Thirteen men received sentences of four years and two months, reduced from five years, for having sexual relations with a child younger than 15 years old. Eleven more who were sentenced to five years each had their penalty reduced to four years and 10 months.
One man who was below the age of 18 at the time of the crime received a sentence of three years and two months, while another who was found guilty only of attempting to have sexual relations was sentenced to one year and four months in jail.
Under Article 414 of the old Turkish Penal Code, men found guilty of raping girls under the age of 15 should be sentenced to no less than five years; if any violence or threat is involved, the punishment should be no less than 10 years.
The suspects’ detaining of N.Ç. was determined to have been “detainment through will instead of detainment by force,” another factor that contributed to the reduced sentences.
In its decision, the Mardin court recalled a comment by the Forensic Medicine Institute that “N.Ç. could have stood against these incidents.” The decision also said the victim later “contacted suspects E. and T. of her own will in order to earn money [for sex] and was involved in a relations with other suspects related to these men.”
The court’s decision, and the way it was made, showed that it favored the accused, Gülbahar said.
“The [court’s] refusal of the complainant’s health report, which proved the physical and psychological harm she has undergone, is an arbitrary decision that violates penal code provisions,” the lawyer said. “The judges should have decided on a much stricter punishment for the accused, for deterrent purposes.”
Previously, N.Ç. had written a letter to then-Justice Minister Cemil Çiçek when she learned that all the suspects had been released pending trial. “What would do you if it was your daughter and not me?” she wrote in the letter.

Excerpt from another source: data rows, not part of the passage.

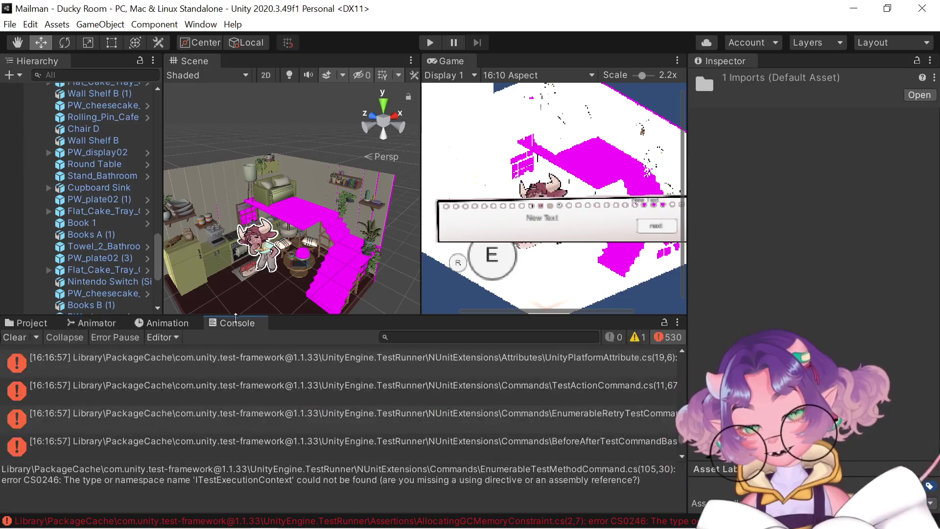
Select the BeforeAfterTestCommandBase.cs error and scroll the Console up to the UnityWorkItem.cs 'ITestAction' error
{"action": "left_click", "coordinate": [168, 445]}
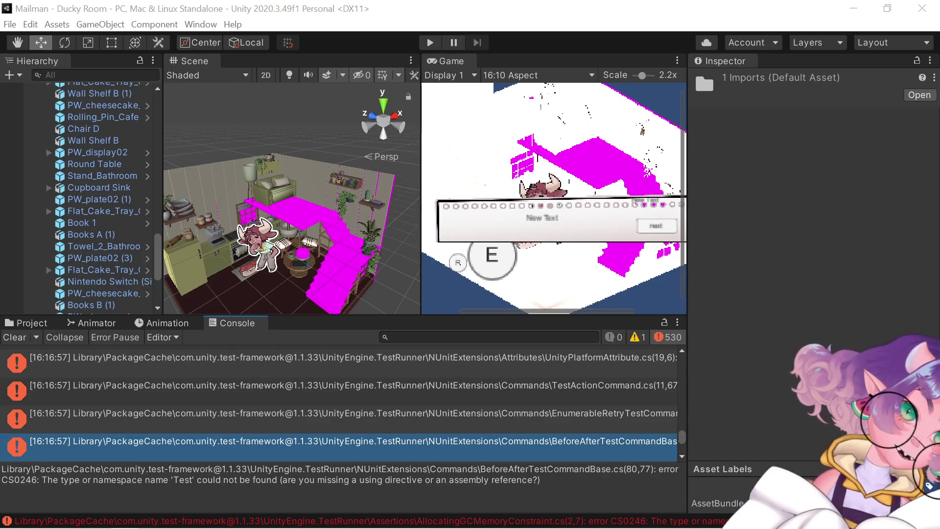
{"action": "left_click_drag", "start_coordinate": [682, 435], "coordinate": [687, 367]}
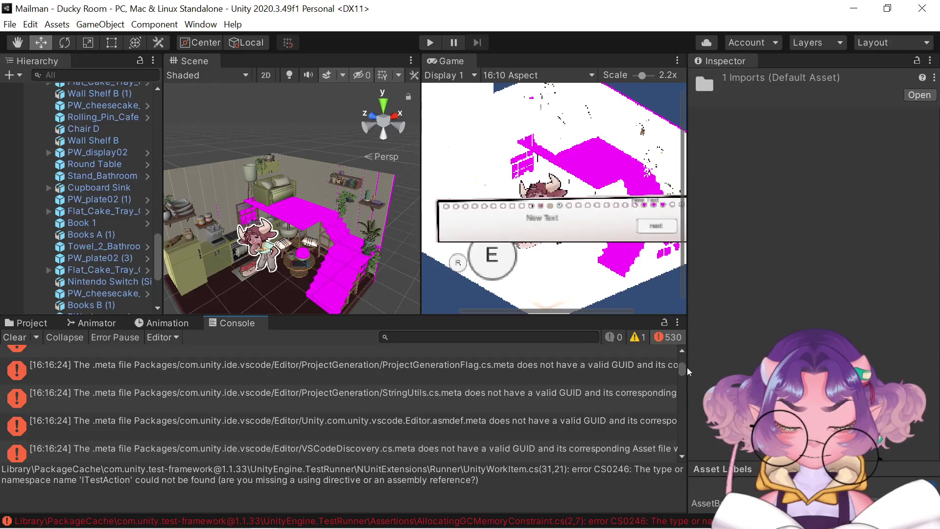
Read the ide.vscode ValidationExceptions.json.meta, package.json.meta and LICENSE.md.meta invalid-GUID warnings
{"action": "scroll", "coordinate": [271, 401], "scroll_direction": "up", "scroll_amount": 3}
{"action": "scroll", "coordinate": [271, 401], "scroll_direction": "up", "scroll_amount": 2}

If there is already a loophole which allows a judge to change the type of crime committed by paedophiles from raping a child to unlawful sex with a child, why bother reforming it at all?

Perhaps this sheds some light...

3,000 abusers, rapists avoid jail time by marrying their victims in Turkey: Appeals court - RIGHTS


The testimony of a Turkish Supreme Court of Appeals representative has revealed the sad truth about the practice of victims of sexual abuse being married to their assaulters.

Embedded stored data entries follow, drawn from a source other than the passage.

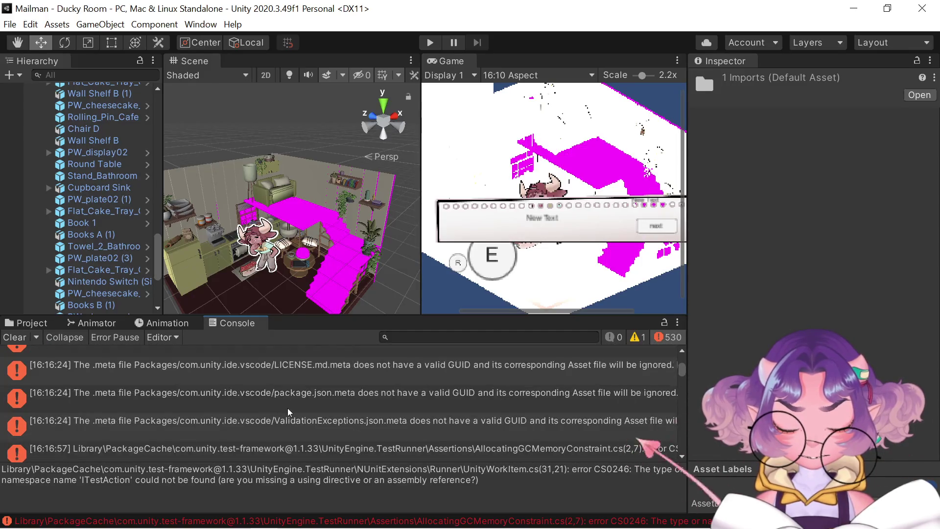
{"action": "left_click", "coordinate": [304, 420]}
{"action": "scroll", "coordinate": [319, 448], "scroll_direction": "down", "scroll_amount": 1}
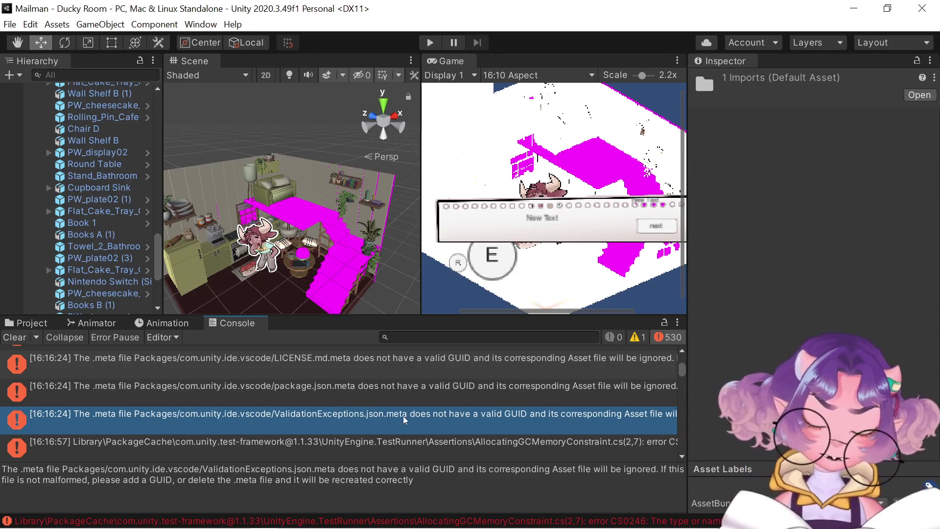
{"action": "left_click", "coordinate": [337, 393]}
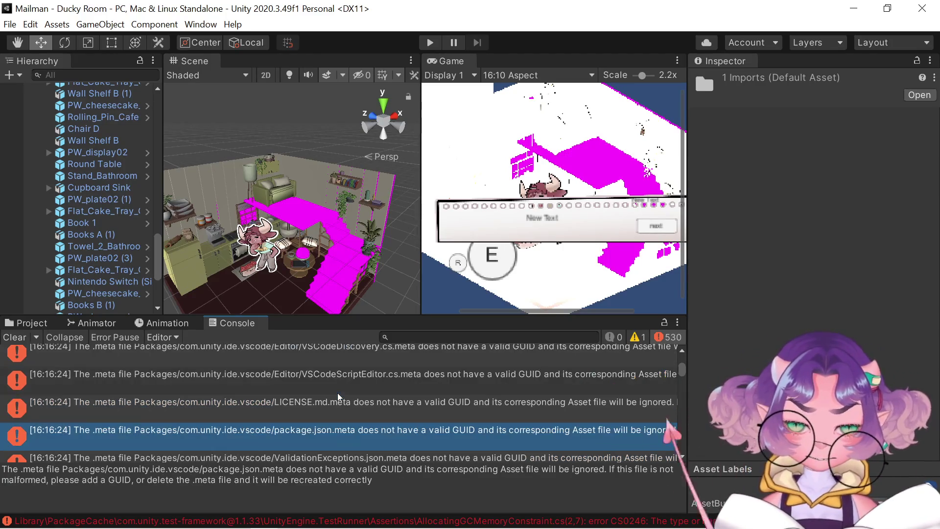
{"action": "scroll", "coordinate": [337, 393], "scroll_direction": "up", "scroll_amount": 2}
{"action": "left_click", "coordinate": [347, 411]}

Mustafa Demirdağ, the head of the Supreme Court of Appeals department which oversees sexual crimes, said the number of such marriages which were officially registered had reached nearly 3000, according to daily Milliyet.

Speaking to a parliamentary commission formed to investigate and prevent sexual crimes, Demirdağ said children from 5 to 18 years old could be subjected to sexual abuse, adding that girls between the ages of 12 and 15 were more easily tricked by abusers.

Demirdağ mentioned several cases, one of which was similar to the story of a TV series called “Fatmagül’ün suçu ne?” (What is Fatmagül’s Crime?), which became highly popular a couple of years ago. “Three persons kidnaped a girl. Three of them raped her. When one of them married her, the sentences for all three were lifted. That type of marriage is not acceptable. It is cruel to force someone to marry a person she does not want [to marry] and force her to spend the rest of her life with him,” he said.





Apparently it was a case similar to the one in the final paragraph of the above article which led to the law reform.